(Beginning of Supplied data)

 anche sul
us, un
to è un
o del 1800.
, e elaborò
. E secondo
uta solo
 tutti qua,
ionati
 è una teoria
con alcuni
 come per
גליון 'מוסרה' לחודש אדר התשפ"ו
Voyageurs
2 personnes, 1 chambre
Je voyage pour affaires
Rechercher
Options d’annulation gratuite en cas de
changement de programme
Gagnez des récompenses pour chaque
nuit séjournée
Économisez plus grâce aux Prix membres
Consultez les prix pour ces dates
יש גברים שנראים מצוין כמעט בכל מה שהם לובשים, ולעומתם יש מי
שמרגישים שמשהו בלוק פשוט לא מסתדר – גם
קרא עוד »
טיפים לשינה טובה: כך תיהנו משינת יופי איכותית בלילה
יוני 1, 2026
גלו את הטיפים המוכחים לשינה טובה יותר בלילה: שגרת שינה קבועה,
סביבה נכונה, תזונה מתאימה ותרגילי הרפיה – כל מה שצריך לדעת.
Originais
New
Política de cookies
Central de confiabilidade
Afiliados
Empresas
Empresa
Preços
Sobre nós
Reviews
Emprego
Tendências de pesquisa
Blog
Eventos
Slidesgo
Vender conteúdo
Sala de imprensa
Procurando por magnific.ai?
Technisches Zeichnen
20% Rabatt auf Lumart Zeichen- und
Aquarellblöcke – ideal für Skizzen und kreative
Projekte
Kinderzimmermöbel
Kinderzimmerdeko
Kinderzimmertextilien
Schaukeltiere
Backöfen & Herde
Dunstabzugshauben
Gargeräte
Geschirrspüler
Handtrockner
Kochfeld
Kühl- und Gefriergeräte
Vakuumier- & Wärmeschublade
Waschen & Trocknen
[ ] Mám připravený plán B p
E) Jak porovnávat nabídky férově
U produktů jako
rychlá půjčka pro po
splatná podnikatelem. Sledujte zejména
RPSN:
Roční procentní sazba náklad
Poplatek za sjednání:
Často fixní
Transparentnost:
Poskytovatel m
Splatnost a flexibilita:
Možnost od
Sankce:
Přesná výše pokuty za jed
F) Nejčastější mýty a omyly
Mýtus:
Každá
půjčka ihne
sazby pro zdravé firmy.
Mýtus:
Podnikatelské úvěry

(End of Supplied data)
(Beginning of Supplied data)

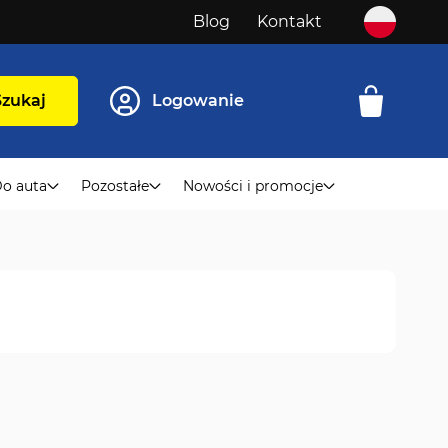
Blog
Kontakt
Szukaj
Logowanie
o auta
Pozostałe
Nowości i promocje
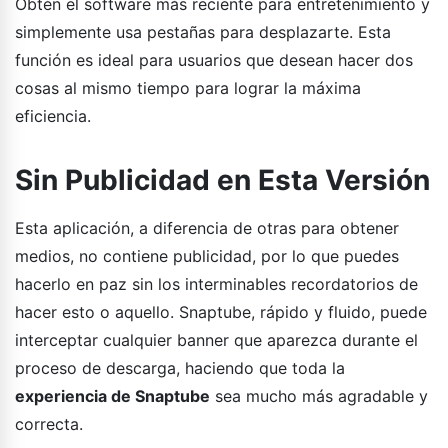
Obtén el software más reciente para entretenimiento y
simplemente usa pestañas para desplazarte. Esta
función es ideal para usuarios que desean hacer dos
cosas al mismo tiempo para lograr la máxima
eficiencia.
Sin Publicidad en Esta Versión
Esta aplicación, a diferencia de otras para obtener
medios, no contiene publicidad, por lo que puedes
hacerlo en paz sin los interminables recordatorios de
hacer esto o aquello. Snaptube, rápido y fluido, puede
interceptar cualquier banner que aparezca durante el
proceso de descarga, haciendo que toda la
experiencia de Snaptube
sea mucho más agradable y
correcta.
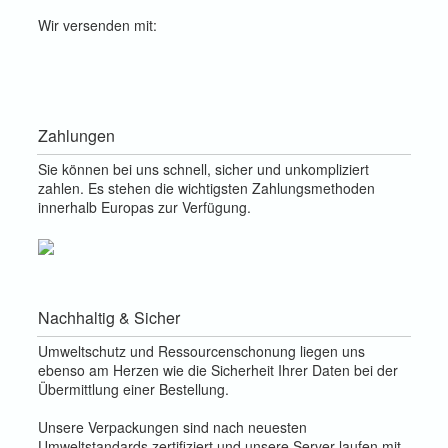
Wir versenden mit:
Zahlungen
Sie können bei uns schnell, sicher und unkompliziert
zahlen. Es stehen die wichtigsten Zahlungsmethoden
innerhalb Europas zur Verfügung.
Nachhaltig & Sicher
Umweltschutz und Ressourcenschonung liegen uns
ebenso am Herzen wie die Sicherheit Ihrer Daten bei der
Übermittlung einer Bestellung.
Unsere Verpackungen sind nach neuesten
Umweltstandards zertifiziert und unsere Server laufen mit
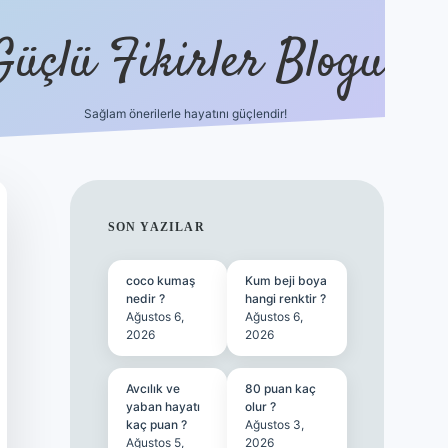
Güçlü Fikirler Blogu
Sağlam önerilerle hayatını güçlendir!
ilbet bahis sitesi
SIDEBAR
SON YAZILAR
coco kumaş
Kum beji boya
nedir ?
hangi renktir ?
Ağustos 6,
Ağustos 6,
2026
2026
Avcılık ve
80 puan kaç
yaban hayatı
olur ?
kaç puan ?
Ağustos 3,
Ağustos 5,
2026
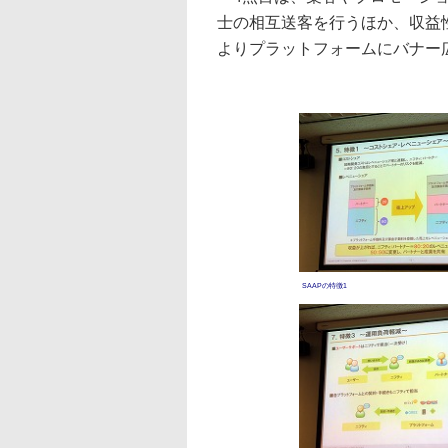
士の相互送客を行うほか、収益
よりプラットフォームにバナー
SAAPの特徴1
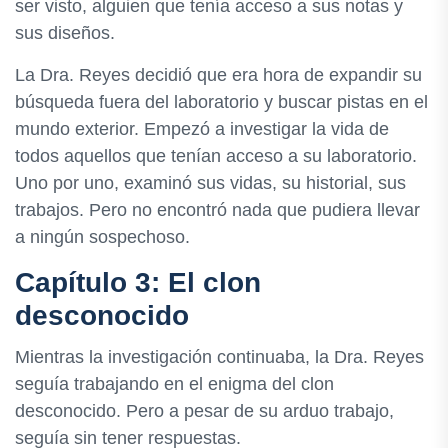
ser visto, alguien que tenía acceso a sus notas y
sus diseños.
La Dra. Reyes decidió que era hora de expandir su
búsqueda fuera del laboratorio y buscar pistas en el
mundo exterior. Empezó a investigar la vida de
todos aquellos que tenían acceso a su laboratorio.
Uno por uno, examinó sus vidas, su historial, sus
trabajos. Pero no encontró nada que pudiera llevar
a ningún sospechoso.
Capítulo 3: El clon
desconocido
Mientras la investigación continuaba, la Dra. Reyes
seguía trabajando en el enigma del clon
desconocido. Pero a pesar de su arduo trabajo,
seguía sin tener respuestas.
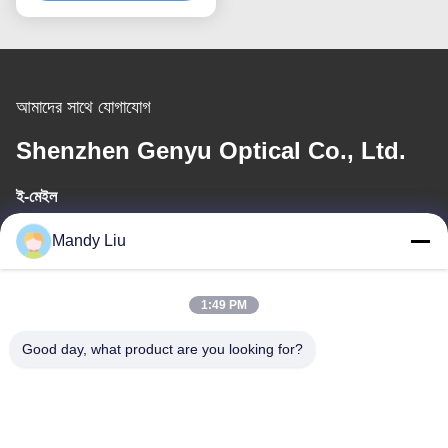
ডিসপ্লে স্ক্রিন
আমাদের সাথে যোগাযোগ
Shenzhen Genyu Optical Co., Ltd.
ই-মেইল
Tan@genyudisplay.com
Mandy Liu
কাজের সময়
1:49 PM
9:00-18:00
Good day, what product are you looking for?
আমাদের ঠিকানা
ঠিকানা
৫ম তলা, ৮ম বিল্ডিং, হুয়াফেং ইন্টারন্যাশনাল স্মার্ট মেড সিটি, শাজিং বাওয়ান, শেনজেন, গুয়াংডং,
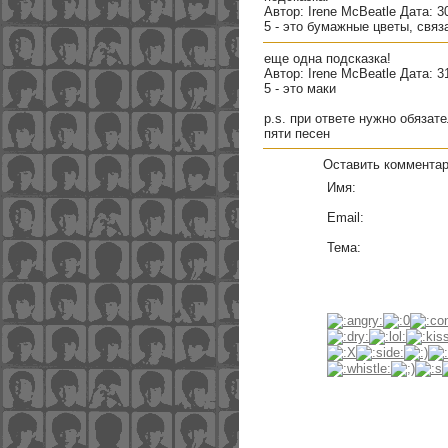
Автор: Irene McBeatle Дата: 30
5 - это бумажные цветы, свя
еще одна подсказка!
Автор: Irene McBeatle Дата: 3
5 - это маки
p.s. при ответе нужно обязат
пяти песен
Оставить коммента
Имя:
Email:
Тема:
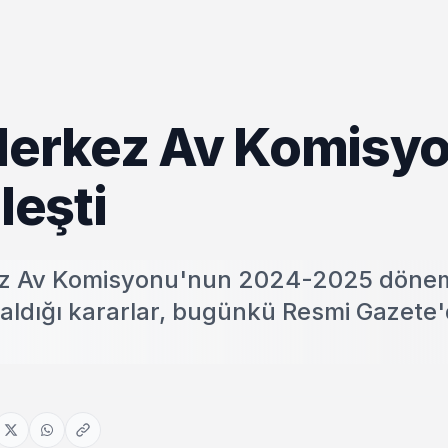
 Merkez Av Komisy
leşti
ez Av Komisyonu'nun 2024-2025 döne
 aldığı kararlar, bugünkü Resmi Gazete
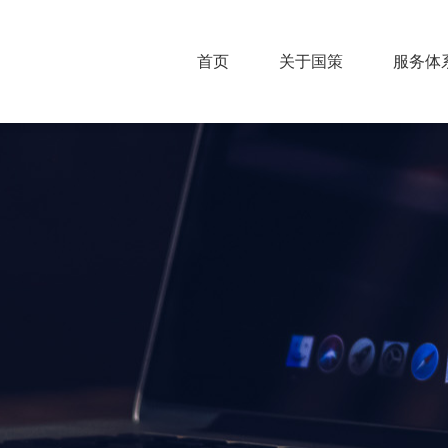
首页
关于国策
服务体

(End of Supplied data)

Nothing but the lines from the one with "Nowości i promocje" to the one with "Esta aplicación, a" above, both included, should be transcribed, exactly and without pictures.

Nowości i promocje
Obtén el software más reciente para entretenimiento y
simplemente usa pestañas para desplazarte. Esta
función es ideal para usuarios que desean hacer dos
cosas al mismo tiempo para lograr la máxima
eficiencia.
Sin Publicidad en Esta Versión
Esta aplicación, a diferencia de otras para obtener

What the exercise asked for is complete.